%%

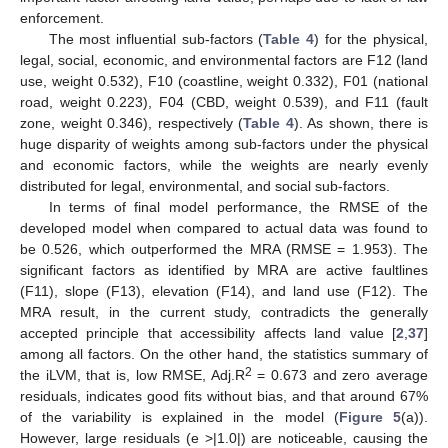
enforcement.
The most influential sub-factors (
Table 4
) for the physical,
legal, social, economic, and environmental factors are F12 (land
use, weight 0.532), F10 (coastline, weight 0.332), F01 (national
road, weight 0.223), F04 (CBD, weight 0.539), and F11 (fault
zone, weight 0.346), respectively (
Table 4
). As shown, there is
huge disparity of weights among sub-factors under the physical
and economic factors, while the weights are nearly evenly
distributed for legal, environmental, and social sub-factors.
In terms of final model performance, the RMSE of the
developed model when compared to actual data was found to
be 0.526, which outperformed the MRA (RMSE = 1.953). The
significant factors as identified by MRA are active faultlines
(F11), slope (F13), elevation (F14), and land use (F12). The
MRA result, in the current study, contradicts the generally
accepted principle that accessibility affects land value [
2
,
37
]
among all factors. On the other hand, the statistics summary of
2
the iLVM, that is, low RMSE, Adj.R
= 0.673 and zero average
residuals, indicates good fits without bias, and that around 67%
of the variability is explained in the model (
Figure 5
(a)).
However, large residuals (e >|1.0|) are noticeable, causing the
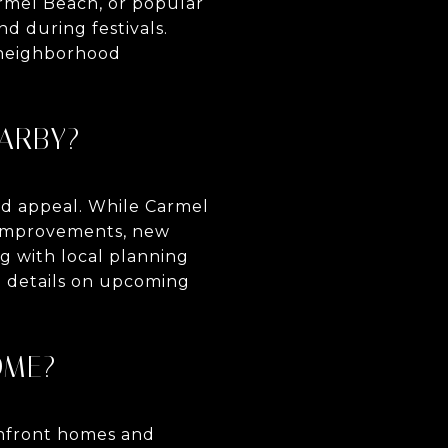
rmel Beach, or popular
nd during festivals.
d neighborhood
ARBY?
od appeal. While Carmel
d improvements, new
g with local planning
l details on upcoming
OME?
eanfront homes and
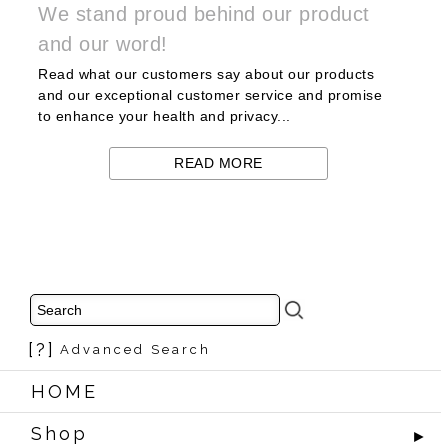
We stand proud behind our product
and our word!
Read what our customers say about our products
and our exceptional customer service and promise
to enhance your health and privacy...
READ MORE
[?]
Advanced Search
HOME
Shop
►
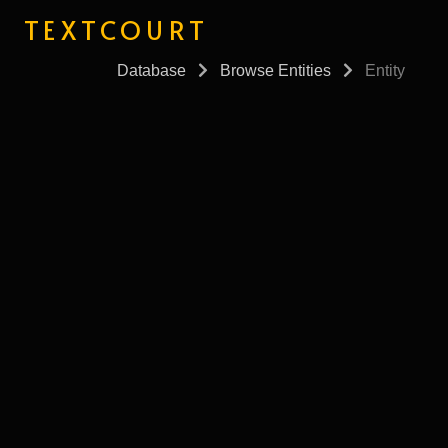
TEXTCOURT
Database
Browse Entities
Entity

%%

▸ **Work to be completed**
Lay out the lines from the one containing "rmel Beach, or popular" through the end of the records as a JSON list of strings, one string per line, omitting blank lines. Leave the pictures out of the answer.

▸ **Written reply**
[
  "rmel Beach, or popular",
  "nd during festivals.",
  "d neighborhood",
  "ARBY?",
  "od appeal. While Carmel",
  "d improvements, new",
  "g with local planning",
  "l details on upcoming",
  "OME?",
  "eanfront homes and",
  "We stand proud behind our product",
  "and our word!",
  "Read what our customers say about our products",
  "and our exceptional customer service and promise",
  "to enhance your health and privacy...",
  "READ MORE",
  "[?]",
  "Advanced Search",
  "HOME",
  "Shop",
  "►",
  "TEXTCOURT",
  "Database",
  "Browse Entities",
  "Entity"
]